UK’s Cyber Security and Resilience Bill: What it means and to whom

02 April 2025 Consultancy.uk

The forthcoming Cyber Security and Resilience Bill is expected to yield significant changes to the technology landscape of public sector organisations across the UK. Experts from Airwalk Reply outline the Bill’s key measures and impact, and what organisations can do to be ahead of time.

The proposed legislation – outlined in a Government policy statement on 1st April 2025 – aims to significantly expand the UK’s cyber security regulatory framework. The Bill will extend the UK’s cyber security regime and, in many ways, mirrors the EU’s NIS2 Directive, which started applying to businesses in October 2024 as a legal framework to uphold cybersecurity in 18 critical sectors across the European Union.

Who does the Bill impact?

One of the most significant changes brought about by the Cyber Resilience Bill is the expansion of in-scope entities. If ratified, it will extend existing and introduce new requirements for firms associated with the delivery of UK national public services, including: 

  • Government departments and agencies responsible for delivering essential public services.
  • Private sector entities that provide critical infrastructure or outsourced services to the government.
  • Regulatory bodies overseeing operational resilience and cybersecurity compliance.

The major shift is the extension by association to private sector organisations, specifically but not exclusively extending to organisations that provide services such as:

  • Managed IT services, 
  • IT infrastructure and applications management, 
  • IT remote support and systems integration and management (SIAM), 
  • Managed security service providers (MSSPs), 
  • Managed secure operations centres (SOC), 
  • Security information and event management providers (SIEM), 
  • Incident response and threat and vulnerability management providers, 
  • Business process outsourcing

In summary, a large section of traditional IT outsourcers and SaaS providers are likely to fall into the scope of this Bill and be required to comply with stipulated measures. 

Bill highlights and measures

Introduction of enhanced incident response requirements: In-scope organisations must establish protocols for sharing incident details with the National Cyber Security Centre (NCSC).
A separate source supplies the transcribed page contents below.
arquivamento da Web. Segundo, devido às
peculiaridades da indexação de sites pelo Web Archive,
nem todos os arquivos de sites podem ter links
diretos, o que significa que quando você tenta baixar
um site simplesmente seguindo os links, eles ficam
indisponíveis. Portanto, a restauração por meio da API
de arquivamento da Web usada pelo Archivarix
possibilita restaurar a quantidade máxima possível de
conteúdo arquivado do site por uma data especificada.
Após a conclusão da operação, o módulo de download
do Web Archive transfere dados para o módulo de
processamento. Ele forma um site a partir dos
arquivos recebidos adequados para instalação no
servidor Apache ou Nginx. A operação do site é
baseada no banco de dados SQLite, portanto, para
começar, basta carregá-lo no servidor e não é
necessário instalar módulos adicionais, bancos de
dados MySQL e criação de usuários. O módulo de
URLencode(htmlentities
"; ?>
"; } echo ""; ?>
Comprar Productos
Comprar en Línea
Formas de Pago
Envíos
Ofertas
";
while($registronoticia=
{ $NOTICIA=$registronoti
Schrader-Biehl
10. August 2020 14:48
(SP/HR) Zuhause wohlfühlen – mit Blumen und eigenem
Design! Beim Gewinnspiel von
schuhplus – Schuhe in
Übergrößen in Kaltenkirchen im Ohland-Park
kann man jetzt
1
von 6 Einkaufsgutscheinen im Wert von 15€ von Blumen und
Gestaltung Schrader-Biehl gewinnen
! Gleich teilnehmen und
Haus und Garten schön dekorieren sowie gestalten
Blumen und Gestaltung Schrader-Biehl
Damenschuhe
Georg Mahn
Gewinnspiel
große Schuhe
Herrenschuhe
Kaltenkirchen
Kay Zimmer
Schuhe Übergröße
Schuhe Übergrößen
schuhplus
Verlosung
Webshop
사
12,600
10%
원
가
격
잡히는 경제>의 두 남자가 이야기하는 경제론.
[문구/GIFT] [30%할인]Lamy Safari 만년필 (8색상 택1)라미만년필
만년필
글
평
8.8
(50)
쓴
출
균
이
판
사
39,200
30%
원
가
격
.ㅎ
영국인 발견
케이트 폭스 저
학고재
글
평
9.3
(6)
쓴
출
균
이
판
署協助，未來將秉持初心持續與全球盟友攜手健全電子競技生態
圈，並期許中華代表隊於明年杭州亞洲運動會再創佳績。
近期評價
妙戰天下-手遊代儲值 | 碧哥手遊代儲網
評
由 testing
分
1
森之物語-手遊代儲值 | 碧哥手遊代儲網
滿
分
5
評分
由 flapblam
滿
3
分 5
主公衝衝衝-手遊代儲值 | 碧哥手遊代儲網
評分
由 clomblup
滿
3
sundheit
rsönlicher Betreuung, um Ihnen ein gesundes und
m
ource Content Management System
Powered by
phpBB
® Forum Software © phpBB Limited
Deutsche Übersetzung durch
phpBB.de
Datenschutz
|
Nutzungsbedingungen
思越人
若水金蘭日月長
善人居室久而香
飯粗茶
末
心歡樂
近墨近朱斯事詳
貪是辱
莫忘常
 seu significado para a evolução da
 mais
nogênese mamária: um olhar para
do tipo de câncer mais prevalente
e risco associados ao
The aim is to increase the frequency, monitoring and transparency of risks and support service restoration.

Enhancing supply chain resilience risk management: As seen with DORA and FCA regulations in the financial services sector, government bodies and in-scope entities will be required to conduct enhanced due diligence on suppliers, including third-party risk assessments to identify and manage supply chain risk more effectively.

Increasing Cybersecurity and Infrastructure protections: Strengthened cybersecurity standards will be enforced, with penalties for non-compliance available for enforcement. Expectations for failure testing, broader scenario planning and regular reporting will become critical. 

Power of enforcement by the Secretary of State: The Secretary of State introduces new powers to direct regulators to advise their sectors to adopt more stringent cyber security measures where necessary for national security.

What happens next?

The Cyber Security and Resilience Bill will be taken forward to parliament in 2025. Further details on effective dates, final details and requirements for firms will subsequently be made available. 

Conclusion

The reality is that these new regulatory requirements are likely to yield significant changes across the public sector technology landscape in the years ahead. Specifically, we can foresee major changes in procurement and operational processes, infrastructure, network and security architectures and investments, and an increase in senior-level focus on supply chain and technology resilience.

Don’t get caught out; resilience transformation takes time and involves a multi-disciplined response across Risk, IT, Security and Sourcing. Now is the time to prepare: check out existing Operational Resilience and DORA measures used in financial services, talk to cross-industry peers and start building a plan to transform your end-to-end cyber resilience position.